The issue to Bechtel is under NextDecade’s lump-sum, turnkey engineering, procurement, and construction (EPC) contract for Train 5 and related infrastructure, NextDecade announced on 16 Oct. 2025 in an official statement.

Train 5 has an expected LNG production capacity of 6 million tonnes per annum (MTPA), bringing the total expected LNG production capacity under construction at RGLNG to 30 MTPA.

Train 5 is commercially supported by 4.5 MTPA of 20-year LNG sale and purchase agreements (SPAs) with JERA, EQT Corporation, and ConocoPhillips. The guaranteed substantial completion date for Train 5, as well as the date of first commercial delivery (DFCD) under the Train 5 LNG SPAs, is anticipated in the first-half 2031.

Project costs for Train 5 and related infrastructure are expected to total $6.7bn, including EPC costs, owner’s costs, contingencies, financing fees and interest during construction, and other costs1.

To fully fund the expected costs for Train 5 and related infrastructure, NextDecade successfully closed on $6.7bn in committed financing, including:

— $3.59bn term loan facility at RGLNG Train 5, LLC;

— $0.50bn private placement notes at RGLNG Train 5, LLC;

— $1.29bn in equity commitments from NextDecade; and

— $1.29bn in equity commitments from partners Global Infrastructure Partners, a part of BlackRock (GIP), GIC, Mubadala Investment Company (together, the financial investors).

NextDecade received $117mn at financial close from Rio Grande LNG Train 5, LLC for development costs and management services.

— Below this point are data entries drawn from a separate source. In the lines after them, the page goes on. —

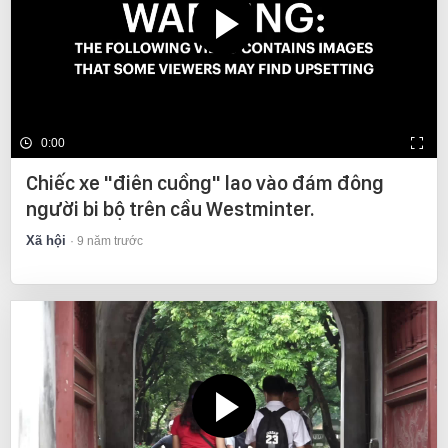
0:00
Chiếc xe "điên cuồng" lao vào đám đông
người bi bộ trên cầu Westminter.
Xã hội
9 năm trước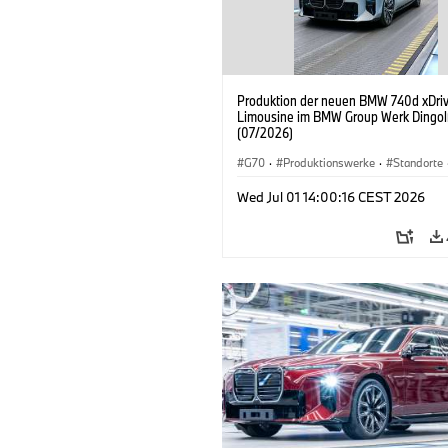
Produktion der neuen BMW 740d xDri
Limousine im BMW Group Werk Dingol
(07/2026)
G70
·
Produktionswerke
·
Standorte
BMW M Automobile
·
i7 M70
·
740d
Wed Jul 01 14:00:16 CEST 2026
BMW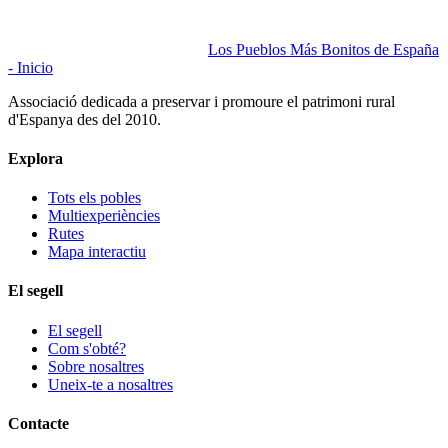
Los Pueblos Más Bonitos de España
- Inicio
Associació dedicada a preservar i promoure el patrimoni rural
d'Espanya des del 2010.
Explora
Tots els pobles
Multiexperiències
Rutes
Mapa interactiu
El segell
El segell
Com s'obté?
Sobre nosaltres
Uneix-te a nosaltres
Contacte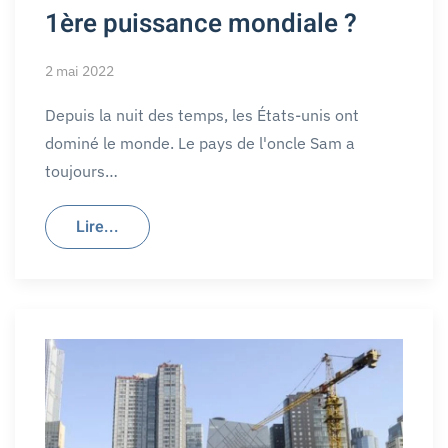
1ère puissance mondiale ?
2 mai 2022
Depuis la nuit des temps, les États-unis ont
dominé le monde. Le pays de l'oncle Sam a
toujours…
Lire...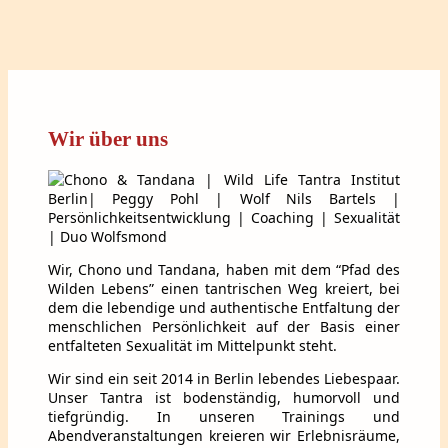
Wir über uns
Wir, Chono und Tandana, haben mit dem “Pfad des
Wilden Lebens” einen tantrischen Weg kreiert, bei
dem die lebendige und authentische Entfaltung der
menschlichen Persönlichkeit auf der Basis einer
entfalteten Sexualität im Mittelpunkt steht.
Wir sind ein seit 2014 in Berlin lebendes Liebespaar.
Unser Tantra ist bodenständig, humorvoll und
tiefgründig.
In unseren Trainings und
Abendveranstaltungen kreieren wir Erlebnisräume,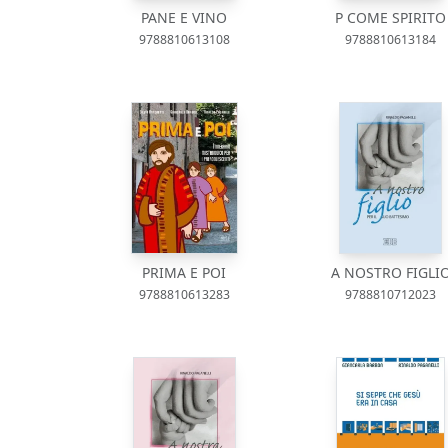
PANE E VINO
P COME SPIRITO
9788810613108
9788810613184
PRIMA E POI
A NOSTRO FIGLI
9788810613283
9788810712023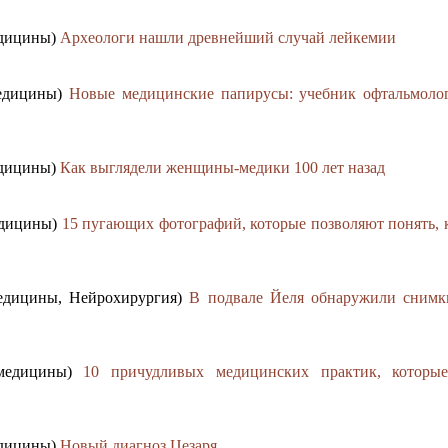
едицины)
Археологи нашли древнейший случай лейкемии
медицины)
Новые медицинские папирусы: учебник офтальмоло
едицины)
Как выглядели женщины-медики 100 лет назад
едицины)
15 пугающих фотографий, которые позволяют понять, 
медицины, Нейрохирургия)
В подвале Йеля обнаружили снимк
 медицины)
10 причудливых медицинских практик, которы
едицины)
Новый диагноз Цезаря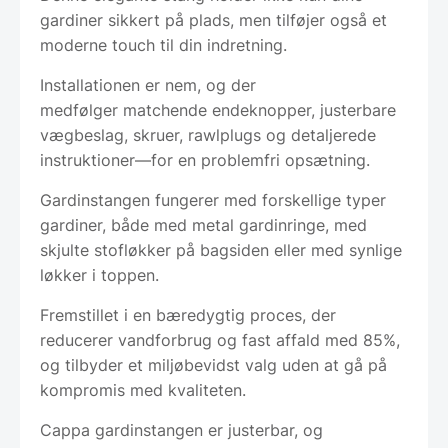
gardiner sikkert på plads, men tilføjer også et
moderne touch til din indretning.
Installationen er nem, og der
medfølger matchende endeknopper, justerbare
vægbeslag, skruer, rawlplugs og detaljerede
instruktioner—for en problemfri opsætning.
Gardinstangen fungerer med forskellige typer
gardiner, både med metal gardinringe, med
skjulte stofløkker på bagsiden eller med synlige
løkker i toppen.
Fremstillet i en bæredygtig proces, der
reducerer vandforbrug og fast affald med 85%,
og tilbyder et miljøbevidst valg uden at gå på
kompromis med kvaliteten.
Cappa gardinstangen er justerbar, og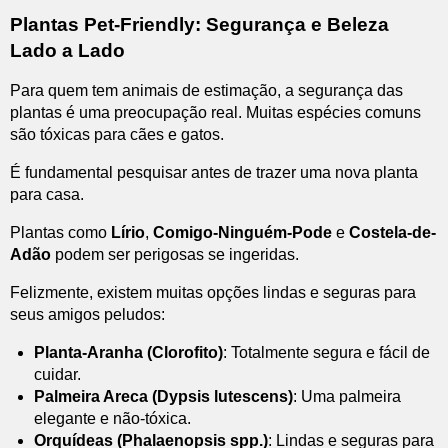
Plantas Pet-Friendly: Segurança e Beleza
Lado a Lado
Para quem tem animais de estimação, a segurança das
plantas é uma preocupação real. Muitas espécies comuns
são tóxicas para cães e gatos.
É fundamental pesquisar antes de trazer uma nova planta
para casa.
Plantas como
Lírio
,
Comigo-Ninguém-Pode
e
Costela-de-
Adão
podem ser perigosas se ingeridas.
Felizmente, existem muitas opções lindas e seguras para
seus amigos peludos:
Planta-Aranha (Clorofito)
: Totalmente segura e fácil de
cuidar.
Palmeira Areca (Dypsis lutescens)
: Uma palmeira
elegante e não-tóxica.
Orquídeas (Phalaenopsis spp.)
: Lindas e seguras para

NextDecade has an initial economic interest of 50% in Train 5, which will increase to 70% after financial investors achieve certain returns on their investments in Train 5.

No impact on outstanding common shares 

NextDecade used $233mn of cash on hand and entered into a total of $1.33bn in term loans to finance its portion of Train 5 equity funding commitments without a material impact to NextDecade common shares outstanding, the company said in the statement.

The FinCo loan is a $729mn delayed draw bank facility that bears interest at SOFR plus 350 basis points. Commitments under the FinCo loan are cancellable and can be prepaid without penalty.

The SuperFinCo loan is a $600mn term loan, with net proceeds disbursed at financial close. The SuperFinCo loan bears interest at 13%, with interest payable in kind until one year after Train 5 completion, and is callable at par beginning in Sep. 2030, according to NextDecade.